Banyak rumah tangga di Inggris mendapatkan setengah dari kecepatan broadband yang mereka bayar. Menurut temuan, pelanggan pada layanan 38Mbps menerima kecepatan rata-rata 19Mbps. Temuan ini diambil dari 235.000 penggunaan alat pemeriksa kecepatan internet broadband. Mereka yang memiliki paket super cepat hingga 200Mbps rata-rata hanya dapat menerima kecepatan 52Mbps.

Di Inggris, mulai 23 Mei, penyedia layanan broadband tidak akan lagi dapat mengiklankan kecepatan “up to” kecuali jika kecepatan tersebut diterima oleh 50% pelanggan mereka pada jam sibuk. Perubahan dalam aturan ini merupakan berita baik bagi pelanggan yang terus-menerus dikecewakan oleh iklan yang tidak realistis dan kecepatan broadband yang tidak akan memenuhi harapan. Sebagaimana diketahui kecepatan dan keandalan layanan sangat penting bagi pelanggan.

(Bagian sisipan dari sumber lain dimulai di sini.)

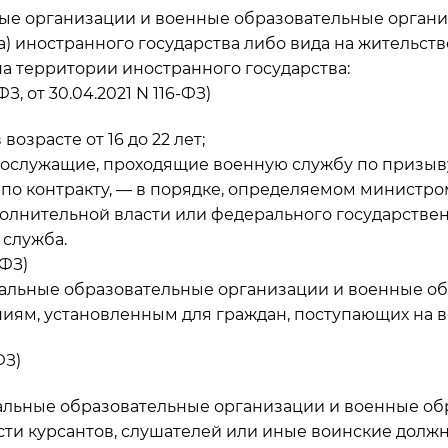
ные организации и военные образовательные орган
) иностранного государства либо вида на жительст
а территории иностранного государства:
З, от 30.04.2021 N 116-ФЗ)
озрасте от 16 до 22 лет;
ослужащие, проходящие военную службу по призыву,
по контракту, — в порядке, определяемом министр
олнительной власти или федерального государствен
служба.
-ФЗ)
альные образовательные организации и военные о
иям, установленным для граждан, поступающих на в
ФЗ)
альные образовательные организации и военные о
сти курсантов, слушателей или иные воинские долж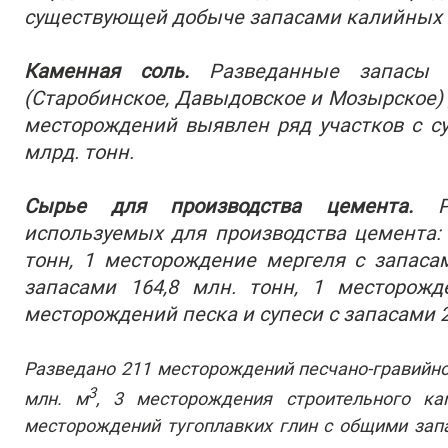
существующей добыче запасами калийных с
Каменная соль.
Разведанные запасы 
(Старобинское, Давыдовское и Мозырское) 
месторождений выявлен ряд участков с 
млрд. тонн.
Сырье для производства цемента.
Ра
используемых для производства цемента:
тонн, 1 месторождение мергеля с запаса
запасами 164,8 млн. тонн, 1 месторожд
месторождений песка и супеси с запасами 2
Разведано 211 месторождений песчано-гравийно
3
млн. м
, 3 месторождения строительного к
месторождений тугоплавких глин с общими запа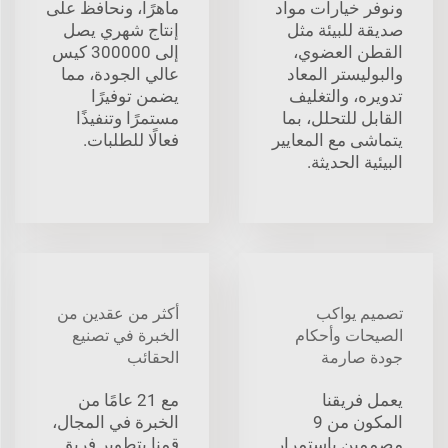
ونوفر خيارات مواد
ماهرًا، ونحافظ على
صديقة للبيئة مثل
إنتاج شهري يصل
القطن العضوي،
إلى 300000 كيس
والبوليستر المعاد
عالي الجودة، مما
تدويره، والتغليف
يضمن توفيرًا
القابل للتحلل، بما
مستمرًا وتنفيذًا
يتماشى مع المعايير
فعالًا للطلبات.
البيئية الحديثة.
تصميم يواكب
أكثر من عقدين من
الصيحات وأحكام
الخبرة في تصنيع
جودة صارمة
الحقائب
يعمل فريقنا
مع 21 عامًا من
المكون من 9
الخبرة في المجال،
مصممين باستمرار
قمنا بتطوير فريق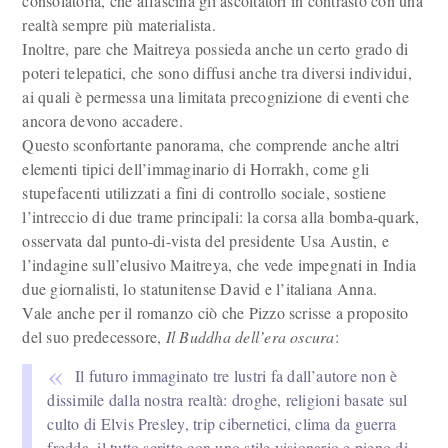
consolatoria, che affascina gli ascoltatori in contrasto con una
realtà sempre più materialista.
Inoltre, pare che Maitreya possieda anche un certo grado di
poteri telepatici, che sono diffusi anche tra diversi individui,
ai quali è permessa una limitata precognizione di eventi che
ancora devono accadere.
Questo sconfortante panorama, che comprende anche altri
elementi tipici dell’immaginario di Horrakh, come gli
stupefacenti utilizzati a fini di controllo sociale, sostiene
l’intreccio di due trame principali: la corsa alla bomba-quark,
osservata dal punto-di-vista del presidente Usa Austin, e
l’indagine sull’elusivo Maitreya, che vede impegnati in India
due giornalisti, lo statunitense David e l’italiana Anna.
Vale anche per il romanzo ciò che Pizzo scrisse a proposito
del suo predecessore,
Il Buddha dell’era oscura
:
Il futuro immaginato tre lustri fa dall’autore non è
dissimile dalla nostra realtà: droghe, religioni basate sul
culto di Elvis Presley, trip cibernetici, clima da guerra
fredda, il tutto scritto con uno stile visionario e pieno di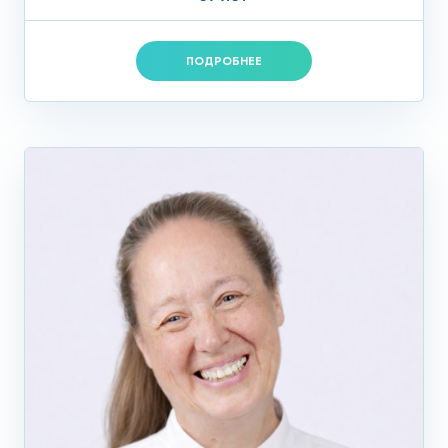
Ешьте больше рыбы – сардины, семгу, макрель и
лосось. Рыба очень полезна, так как содержит
ПОДРОБНЕЕ
омега-3 жирные кислоты, которые помогают
снизить уровень триглицеридов
Обратите внимание: гиперлипидемия – распространенная
патология, которую диагностируют у многих людей. Если
вы хорошо себя чувствуете и ни на что не жалуетесь, это
еще не факт, что уровень жиров в вашем организме в
норме.
Поэтому не медлите с визитом к врачу, если хотите
избежать серьёзных осложнений.
Запишитесь на приём прямо сейчас.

CityFibre adalah salah satu dari segelintir penyedia layanan yang ingin adanya larangan bagi penyedia layanan menggunakan kata “fiber” dalam iklan jika koneksi yang mereka tawarkan sebagian bergantung pada koneksi tembaga dari jalan ke rumah. Pendiri dan chief executive Greg Mesch mengatakan bahwa meskipun ia menyambut baik aturan baru pada iklan kecepatan internet yang mulai berlaku, namun badan yang mengurus aturan tersebut belum cukup tegas untuk menghentikan penyesatan konsumen oleh iklan broadband.

Bila kita lihat masalah iklan kecepatan internet broadband ini bukan hanya di Inggris. Di Indonesia hal ini sudah hal yang sangat biasa terjadi di mana iklan menunjukkan kecepatan sekian tinggi, tetapi pada kenyataannya kecepatan broadband yang diterma pelanggan sangat rendah. Sering kita melihat iklan dari provider yang menunjukkan kecepatan tinggi koneksi yang dijanjikan, tetapi kecepatan sebenarnya yang dirasakan pengguna jauh dari angka tersebut. Sudah semestinya pemerintah memperhatikan hal ini.